Überraschender GerichtsentscheidDarum muss Rumänien neu wählen
Das Verfassungsgericht hat kurz vor der Stichwahl den gesamten Wahlvorgang annulliert und einen Neustart angeordnet. Zuvor hatten mehrere Stellen von Manipulationen aus dem Ausland berichtet.
- Das Verfassungsgericht Rumäniens annullierte die gesamte Präsidentschaftswahl wegen Manipulationsvorwürfen.
- Calin Georgescu gewann den ersten Wahlgang mit 23 Prozent vor Elena Lasconi.
- Vermutungen über russische Einmischung führten zur Annullierung der Stichwahl am Sonntag.
- Ministerpräsident Ciolacu forderte umfassende Ermittlungen zur Aufklärung der Wahlmanipulationen.
Das rumänische Höchstgericht in Bukarest hat am Freitagnachmittag in einer sehr überraschenden Entscheidung die gesamte Präsidentschaftswahl annulliert, deren Stichwahl am kommenden Sonntag angestanden hätte. Gemäss Umfragen hätte der Sieger des ersten Wahlgangs, der rumänische Rechtsextremist und Russland-Freund Calin Georgescu, im zweiten Wahlgang bis zu 60 Prozent der Stimmen holen können. Das Verfassungsgericht ordnete allerdings an, dass der gesamte Wahlprozess inklusive der Festlegung eines neuen Termins, der Kandidatennominierung und der Wahlkampagne neu gestartet werden müsse.
Hintergrund waren massive Zweifel an der Rechtmässigkeit des ersten Wahlgangs gewesen, den Georgescu mit knapp 23 Prozent vor der liberalen Kandidatin Elena Lasconi gewonnen hatte. Der 62-jährige Agrarökonom hatte angegeben, in seinem Wahlkampf, der vor allem über soziale Medien abgewickelt wurde, weder über finanzielle noch organisatorische Unterstützung verfügt zu haben.
Informationen zahlreicher staatlicher und ziviler Stellen jedoch – angefangen vom Nationalen Sicherheitsrat und der Wahlbehörde bis zu wissenschaftlichen Instituten und Nichtregierungsorganisationen – deuten darauf hin, dass der Wahlkampf «das Ergebnis einer orchestrierten Manipulation von ausserhalb des Landes» gewesen ist, wie die Nachrichtenplattform Digi.24 schreibt.
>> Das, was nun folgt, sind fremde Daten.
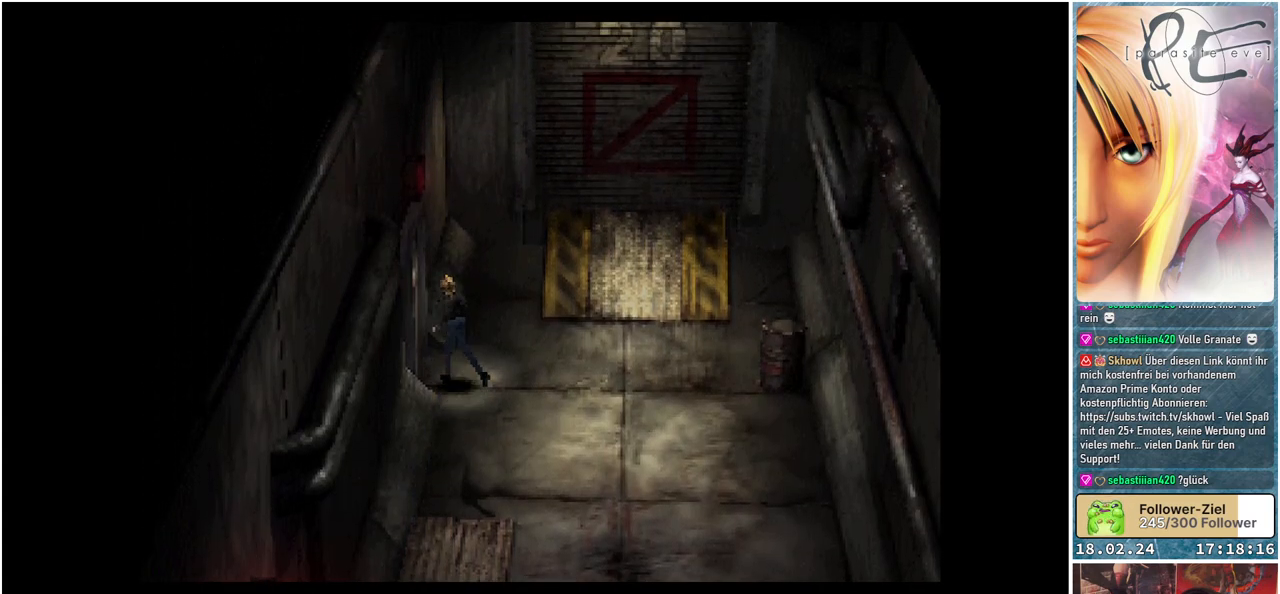
{"buttons": ["A", "B", "DPAD_LEFT"], "events": [[83, "DPAD_UP", "up"], [367, "A", "down"]]}
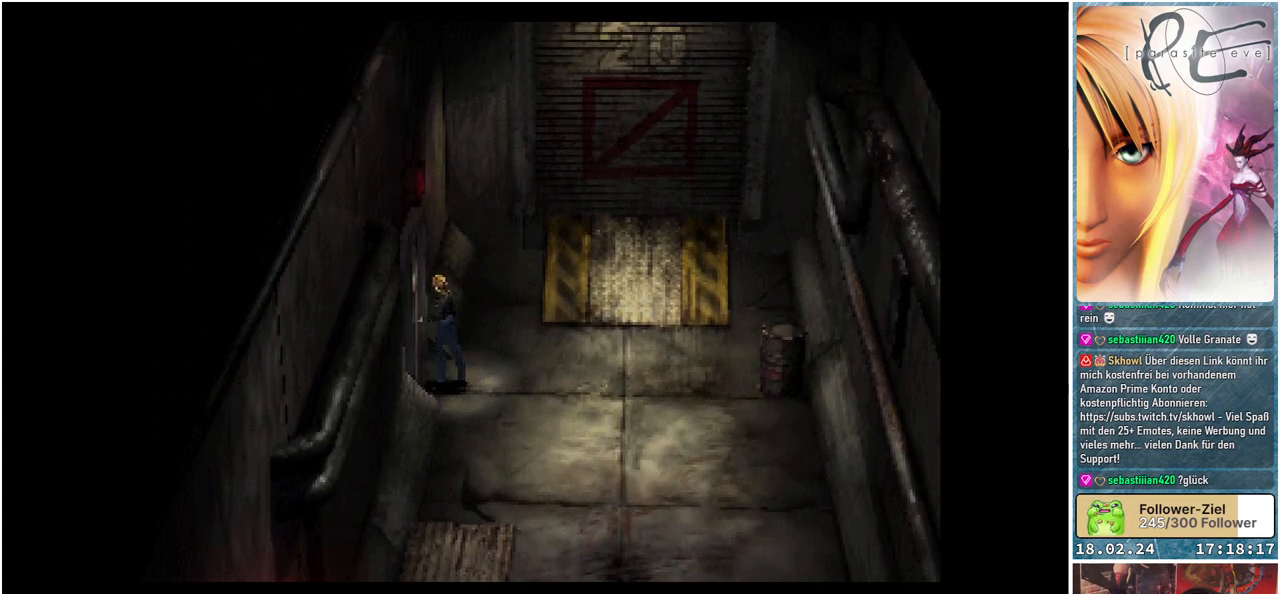
{"buttons": [], "events": [[33, "A", "up"], [67, "DPAD_LEFT", "up"], [400, "B", "up"]]}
Sofort nach dem ersten Wahlgang waren Vermutungen aufgekommen, dass Georgescu von externen Geldgebern, mutmasslich auch aus Russland, unterstützt worden sei. Zudem sollen zahlreiche Influencer dafür bezahlt worden sein, Wahlkampfspots von Georgescu ohne entsprechende Kennzeichnung gepostet und damit seinen Bekanntheitsgrad massiv erhöht zu haben.
Das Verfassungsgericht hatte allerdings erst einmal nicht die Annullierung, sondern eine erneute Auszählung der Stimmen angeordnet. Diese brachte aber keine neuen Erkenntnisse. Eine Absage der Stichwahl war von Politikinsidern zudem als riskant gewertet worden, weil eine Woche nach der ersten Runde der Präsidentschaftswahl am vergangenen Sonntag die Parlamentswahl anstand. Die siegreiche sozialdemokratische Partei PSD einigte sich jedoch danach mit anderen Parteien der Mitte sehr schnell auf Koalitionsverhandlungen – und auf die Unterstützung der liberalen Präsidentschaftskandidatin Lasconi in der Stichwahl.
Dazu kommt es nun nicht mehr. Bereits am Donnerstagabend hatten sich Hinweise verdichtet, dass das Verfassungsgericht seinen ersten Beschluss, die Wahl nicht zu annullieren, kassieren könnte. Dutzende Eingaben und Beschwerden waren an die Höchstrichter herangetragen worden. War anfangs noch argumentiert worden, die Eingaben könnten erst nach der Stichwahl ausgewertet werden, zog das Gericht nun doch die Reissleine. Rumänische Medien werten die Entscheidung als «beispiellos» und «schockierend».
«Kandidatur des Betrügers» Calin Georgescu
Erste Reaktionen aus Politik, Medien und von Experten sind positiv. Nun werde die «Kandidatur des Betrügers» beendet, zitiert die Zeitung «Adevarul» einen Politikwissenschaftler. Die Annullierung der gesamten Wahl sei die einzig richtige Entscheidung, sagte Ministerpräsident Marcel Ciolacu. Das Wahlergebnis sei durch die Intervention Moskaus massiv verzerrt worden.
Nun brauche es jedoch weitere Ermittlungen, um herauszufinden, wie die Wahlmanipulationen möglich gewesen seien und wie der Rechtsextremist Georgescu seine Kampagne habe aufziehen können. Die Rumänen brauchten jetzt «klare Antworten der Behörden, die auf soliden Beweisen basieren, denn das Vertrauen der Öffentlichkeit in staatliche Institutionen und in die demokratischen Prozesse, die dem Funktionieren des Landes zugrunde liegen», hänge grundlegend von dieser Untersuchung ab, so Ciolacu.
Die zweitplatzierte Kandidatin nach der ersten Runde der Präsidentschaftswahl, Elena Lasconi von der Partei USR, zeigte sich hingegen empört. Das Verfassungsgericht habe die rumänische Demokratie «mit Füssen getreten», sagte sie nach Bekanntgabe der Entscheidung. Sie hätte gewonnen, wenn man sie hätte antreten lassen, sagte Lasconi. Sie verurteile «aufs Schärfste, was heute passiert ist». Aber sie sei sich sicher: «Gott, die Wahrheit, das rumänische Volk und das Gesetz» würden letztlich siegen.